• **AIM OF THE EXERCISE**
Repeat the data below exactly, dropping any pictures it holds.

• **EXCERPTED RECORDS**

════════════════

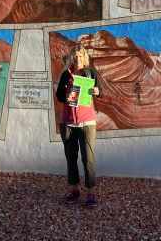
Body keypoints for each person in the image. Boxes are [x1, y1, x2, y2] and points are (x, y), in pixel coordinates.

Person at [55, 45, 102, 208]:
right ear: (71, 58)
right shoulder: (66, 75)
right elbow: (59, 96)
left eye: (80, 57)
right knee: (71, 157)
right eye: (74, 57)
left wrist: (96, 91)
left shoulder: (90, 73)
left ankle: (90, 193)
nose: (77, 60)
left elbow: (100, 90)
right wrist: (66, 94)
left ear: (85, 58)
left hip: (87, 122)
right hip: (68, 122)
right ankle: (74, 189)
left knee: (88, 158)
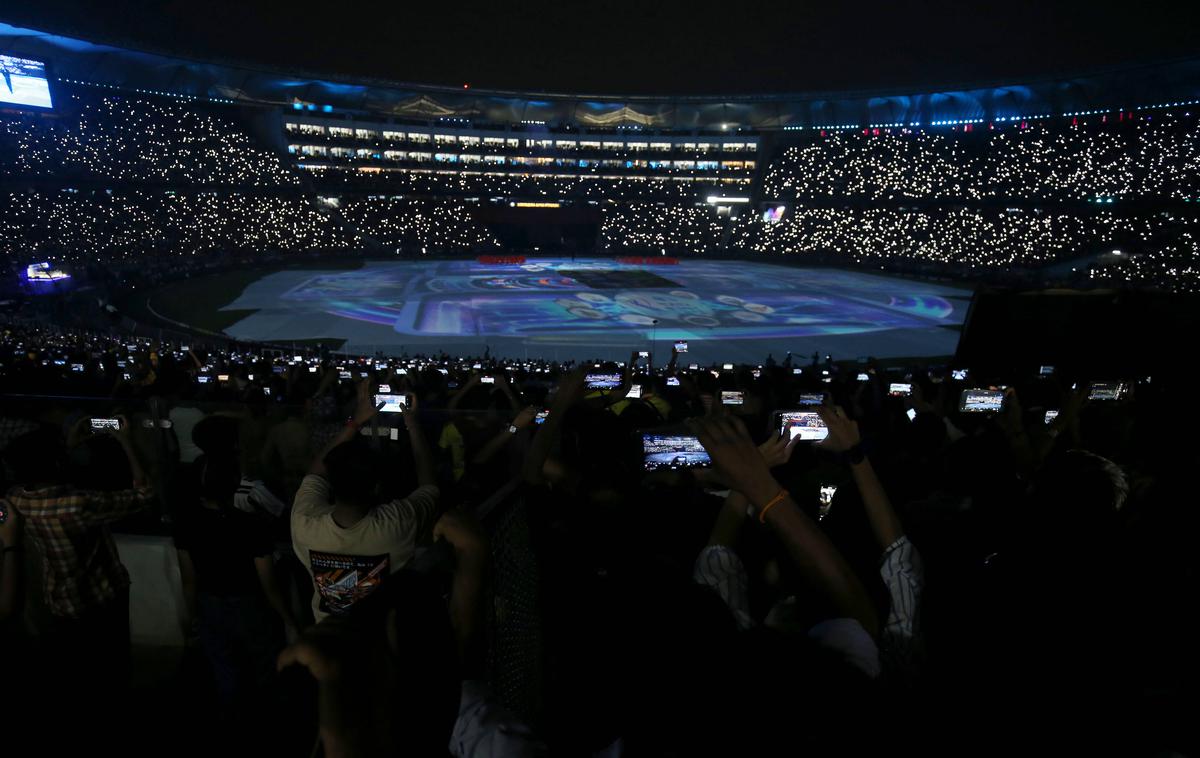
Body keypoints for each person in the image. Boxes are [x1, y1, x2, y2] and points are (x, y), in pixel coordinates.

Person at [4, 419, 154, 714]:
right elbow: (144, 495)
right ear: (58, 462)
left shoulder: (16, 500)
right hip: (100, 596)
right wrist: (126, 441)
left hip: (58, 599)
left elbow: (40, 472)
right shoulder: (78, 503)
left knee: (74, 673)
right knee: (111, 671)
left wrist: (70, 444)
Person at [291, 380, 439, 622]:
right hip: (377, 640)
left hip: (327, 635)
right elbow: (430, 487)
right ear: (377, 486)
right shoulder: (397, 524)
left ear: (332, 485)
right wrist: (412, 423)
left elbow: (315, 474)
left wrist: (354, 421)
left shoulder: (304, 522)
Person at [174, 451, 297, 713]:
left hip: (210, 604)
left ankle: (232, 720)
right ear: (232, 483)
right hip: (250, 604)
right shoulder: (250, 525)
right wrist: (289, 620)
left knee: (224, 669)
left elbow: (189, 580)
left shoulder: (186, 522)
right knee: (264, 665)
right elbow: (269, 585)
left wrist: (190, 618)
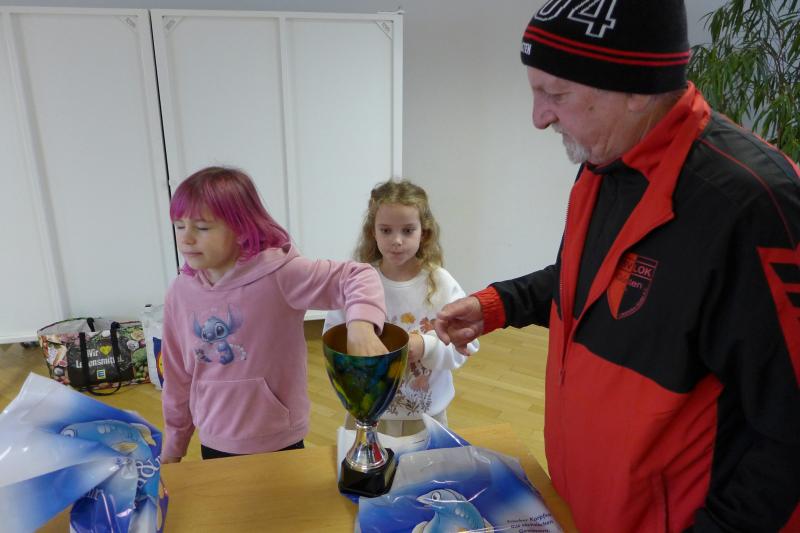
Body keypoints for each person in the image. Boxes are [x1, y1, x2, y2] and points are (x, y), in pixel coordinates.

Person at [435, 2, 800, 532]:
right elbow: (593, 283)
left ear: (637, 89)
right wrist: (497, 305)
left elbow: (788, 435)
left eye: (556, 94)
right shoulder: (605, 164)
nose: (539, 117)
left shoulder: (754, 205)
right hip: (588, 507)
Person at [160, 166, 387, 463]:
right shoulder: (180, 292)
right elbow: (177, 377)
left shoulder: (281, 274)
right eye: (179, 226)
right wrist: (173, 448)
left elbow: (357, 276)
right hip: (214, 438)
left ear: (241, 228)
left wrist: (361, 326)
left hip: (279, 439)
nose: (186, 239)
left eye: (202, 227)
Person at [324, 179, 477, 437]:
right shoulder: (356, 282)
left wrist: (426, 346)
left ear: (424, 233)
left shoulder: (441, 283)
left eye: (407, 230)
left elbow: (467, 344)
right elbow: (334, 339)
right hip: (367, 412)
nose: (396, 240)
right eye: (386, 230)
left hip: (426, 416)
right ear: (372, 232)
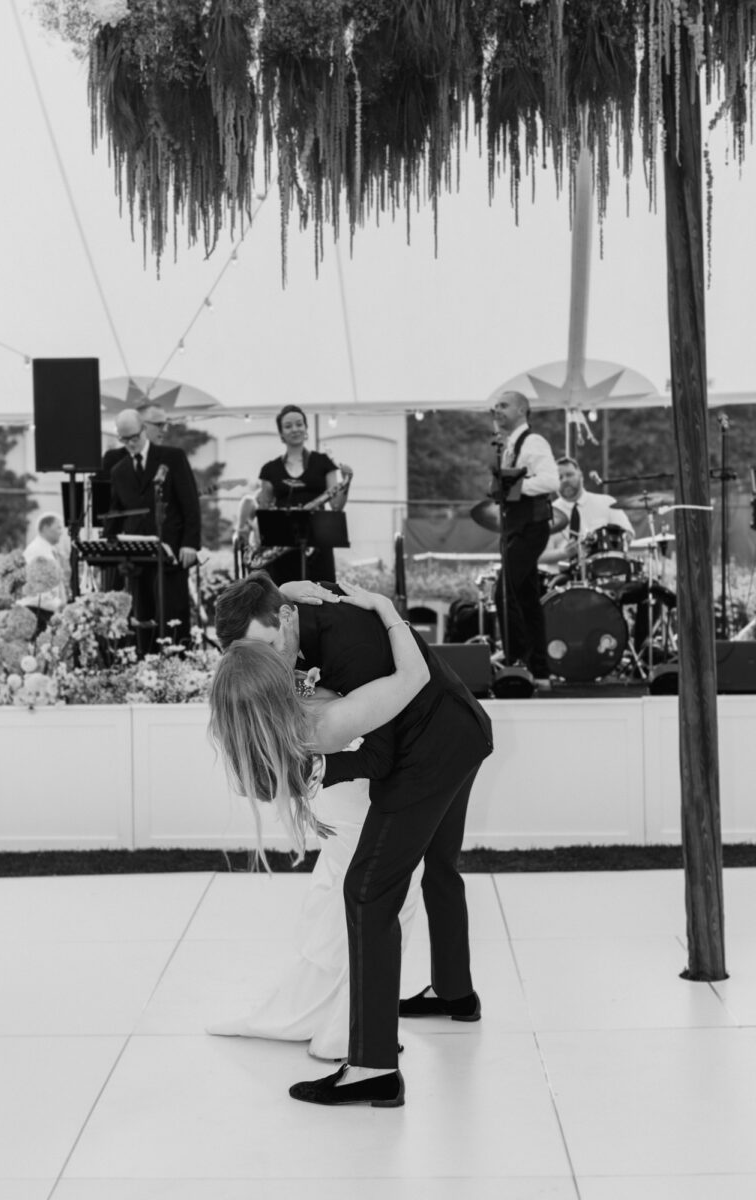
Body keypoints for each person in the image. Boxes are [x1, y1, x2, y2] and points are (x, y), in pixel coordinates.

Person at [213, 572, 494, 1109]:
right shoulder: (290, 615)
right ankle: (456, 994)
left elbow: (381, 757)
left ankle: (372, 1066)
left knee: (368, 891)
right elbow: (280, 598)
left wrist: (314, 772)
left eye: (267, 647)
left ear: (286, 620)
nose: (268, 663)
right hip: (462, 729)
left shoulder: (348, 645)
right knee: (438, 868)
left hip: (430, 751)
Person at [206, 663, 424, 1063]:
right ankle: (344, 1034)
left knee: (340, 904)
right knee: (389, 905)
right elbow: (383, 735)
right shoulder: (321, 712)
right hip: (357, 809)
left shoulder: (271, 724)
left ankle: (316, 1014)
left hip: (335, 810)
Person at [107, 409, 201, 653]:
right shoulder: (119, 471)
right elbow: (116, 514)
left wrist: (190, 543)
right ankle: (145, 662)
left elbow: (190, 503)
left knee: (173, 614)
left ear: (144, 431)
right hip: (137, 557)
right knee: (142, 616)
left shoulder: (172, 458)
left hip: (171, 551)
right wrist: (108, 545)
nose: (130, 444)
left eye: (134, 438)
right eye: (124, 439)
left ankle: (178, 662)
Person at [490, 391, 559, 684]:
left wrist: (514, 486)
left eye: (503, 405)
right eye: (496, 406)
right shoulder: (509, 446)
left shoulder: (533, 442)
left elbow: (551, 480)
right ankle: (539, 670)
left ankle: (517, 662)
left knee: (504, 593)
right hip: (517, 527)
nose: (497, 410)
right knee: (527, 598)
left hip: (531, 526)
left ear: (521, 410)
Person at [255, 405, 352, 585]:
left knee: (322, 593)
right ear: (281, 433)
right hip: (281, 547)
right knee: (284, 595)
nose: (295, 429)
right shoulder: (269, 469)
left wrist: (347, 481)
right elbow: (264, 509)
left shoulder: (323, 462)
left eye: (299, 424)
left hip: (319, 544)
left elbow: (336, 505)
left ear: (306, 428)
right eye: (288, 426)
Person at [539, 456, 634, 582]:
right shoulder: (546, 513)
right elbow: (538, 556)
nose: (565, 480)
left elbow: (628, 535)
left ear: (581, 475)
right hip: (560, 583)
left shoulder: (607, 502)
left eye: (569, 475)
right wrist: (564, 553)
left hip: (603, 578)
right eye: (559, 477)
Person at [18, 512, 69, 633]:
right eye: (58, 527)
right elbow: (38, 583)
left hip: (45, 608)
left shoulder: (47, 549)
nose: (61, 532)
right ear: (46, 528)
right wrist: (58, 603)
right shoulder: (37, 550)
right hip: (37, 609)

════════════════

• **EXPECTED ANSWER**
Body keypoints for each person in the image. Boxes are [x1, y1, x2, y2] and points are (x, y), in pixel coordinates.

Person at [55, 45, 102, 208]:
right ear: (71, 58)
right shoulder: (66, 75)
right elbow: (59, 96)
left eye: (80, 57)
right knee: (71, 157)
right eye: (74, 57)
left wrist: (96, 91)
left shoulder: (90, 73)
left ankle: (90, 193)
nose: (77, 60)
left elbow: (100, 90)
right wrist: (66, 94)
left ear: (85, 58)
left hip: (87, 122)
right hip: (68, 122)
right ankle: (74, 189)
left knee: (88, 158)
Body keypoints for each person in the image. Boxes are [x1, y1, x2, y2] and points are (x, y), in pixel coordinates.

Person at [4, 419, 154, 714]:
right elbow: (144, 495)
right ear: (58, 462)
left shoulder: (16, 500)
right hip: (100, 596)
right wrist: (126, 441)
left hip: (58, 599)
left elbow: (40, 472)
right shoulder: (78, 503)
left knee: (74, 673)
right knee: (111, 671)
left wrist: (70, 444)
Person at [291, 380, 439, 622]:
right hip: (377, 640)
left hip: (327, 635)
right elbow: (430, 487)
right ear: (377, 486)
right shoulder: (397, 524)
left ear: (332, 485)
right wrist: (412, 423)
left elbow: (315, 474)
left wrist: (354, 421)
left shoulder: (304, 522)
Person at [174, 451, 297, 713]:
left hip: (210, 604)
left ankle: (232, 720)
right ear: (232, 483)
right hip: (250, 604)
right shoulder: (250, 525)
right wrist: (289, 620)
left knee: (224, 669)
left elbow: (189, 580)
left shoulder: (186, 522)
right knee: (264, 665)
right elbow: (269, 585)
left wrist: (190, 618)
Body keypoints for each person in the image. Boxes are [x1, y1, x2, y2] and points are (x, y), in pixel coordinates.

Person at [435, 2, 800, 532]:
right elbow: (593, 283)
left ear: (637, 89)
right wrist: (497, 305)
left elbow: (788, 435)
left eye: (556, 94)
right shoulder: (605, 164)
nose: (539, 117)
left shoulder: (754, 205)
right hip: (588, 507)
Person at [160, 166, 387, 463]:
right shoulder: (180, 292)
right elbow: (177, 377)
left shoulder: (281, 274)
right eye: (179, 226)
right wrist: (173, 448)
left elbow: (357, 276)
right hip: (214, 438)
left ear: (241, 228)
left wrist: (361, 326)
left hip: (279, 439)
nose: (186, 239)
left eye: (202, 227)
Person at [324, 179, 477, 437]:
right shoulder: (356, 282)
left wrist: (426, 346)
left ear: (424, 233)
left shoulder: (441, 283)
left eye: (407, 230)
left elbow: (467, 344)
right elbow: (334, 339)
right hip: (367, 412)
nose: (396, 240)
right eye: (386, 230)
left hip: (426, 416)
right ear: (372, 232)
Body keypoints for each person in the image. Boxes are [x1, y1, x2, y2] and points are (x, y), in pixel coordinates.

Person at [213, 572, 494, 1109]:
right shoulder: (290, 615)
right ankle: (456, 994)
left elbow: (381, 757)
left ankle: (372, 1066)
left knee: (368, 891)
right elbow: (280, 598)
left wrist: (314, 772)
left eye: (267, 647)
left ear: (286, 620)
nose: (268, 663)
right hip: (462, 729)
left shoulder: (348, 645)
right knee: (438, 868)
left hip: (430, 751)
Person at [206, 663, 424, 1063]:
right ankle: (344, 1034)
left knee: (340, 904)
right knee: (389, 905)
right elbow: (383, 735)
right shoulder: (321, 712)
right hip: (357, 809)
left shoulder: (271, 724)
left ankle: (316, 1014)
left hip: (335, 810)
Person at [107, 409, 201, 653]:
right shoulder: (119, 471)
right elbow: (116, 514)
left wrist: (190, 543)
right ankle: (145, 662)
left elbow: (190, 503)
left knee: (173, 614)
left ear: (144, 431)
right hip: (137, 557)
right knee: (142, 616)
left shoulder: (172, 458)
left hip: (171, 551)
right wrist: (108, 545)
nose: (130, 444)
left eye: (134, 438)
right eye: (124, 439)
left ankle: (178, 662)
Person at [490, 391, 559, 684]:
left wrist: (514, 486)
left eye: (503, 405)
right eye: (496, 406)
right shoulder: (509, 446)
left shoulder: (533, 442)
left elbow: (551, 480)
right ankle: (539, 670)
left ankle: (517, 662)
left knee: (504, 593)
right hip: (517, 527)
nose: (497, 410)
right knee: (527, 598)
left hip: (531, 526)
left ear: (521, 410)
Person at [255, 405, 352, 585]:
left knee: (322, 593)
right ear: (281, 433)
right hip: (281, 547)
right knee: (284, 595)
nose: (295, 429)
right shoulder: (269, 469)
left wrist: (347, 481)
right elbow: (264, 509)
left shoulder: (323, 462)
left eye: (299, 424)
left hip: (319, 544)
left elbow: (336, 505)
left ear: (306, 428)
right eye: (288, 426)
Person at [539, 456, 634, 582]:
right shoulder: (546, 513)
right elbow: (538, 556)
nose: (565, 480)
left elbow: (628, 535)
left ear: (581, 475)
right hip: (560, 583)
left shoulder: (607, 502)
left eye: (569, 475)
right wrist: (564, 553)
left hip: (603, 578)
right eye: (559, 477)
Person at [18, 512, 69, 633]:
right eye: (58, 527)
right elbow: (38, 583)
left hip: (45, 608)
left shoulder: (47, 549)
nose: (61, 532)
right ear: (46, 528)
right wrist: (58, 603)
right shoulder: (37, 550)
right hip: (37, 609)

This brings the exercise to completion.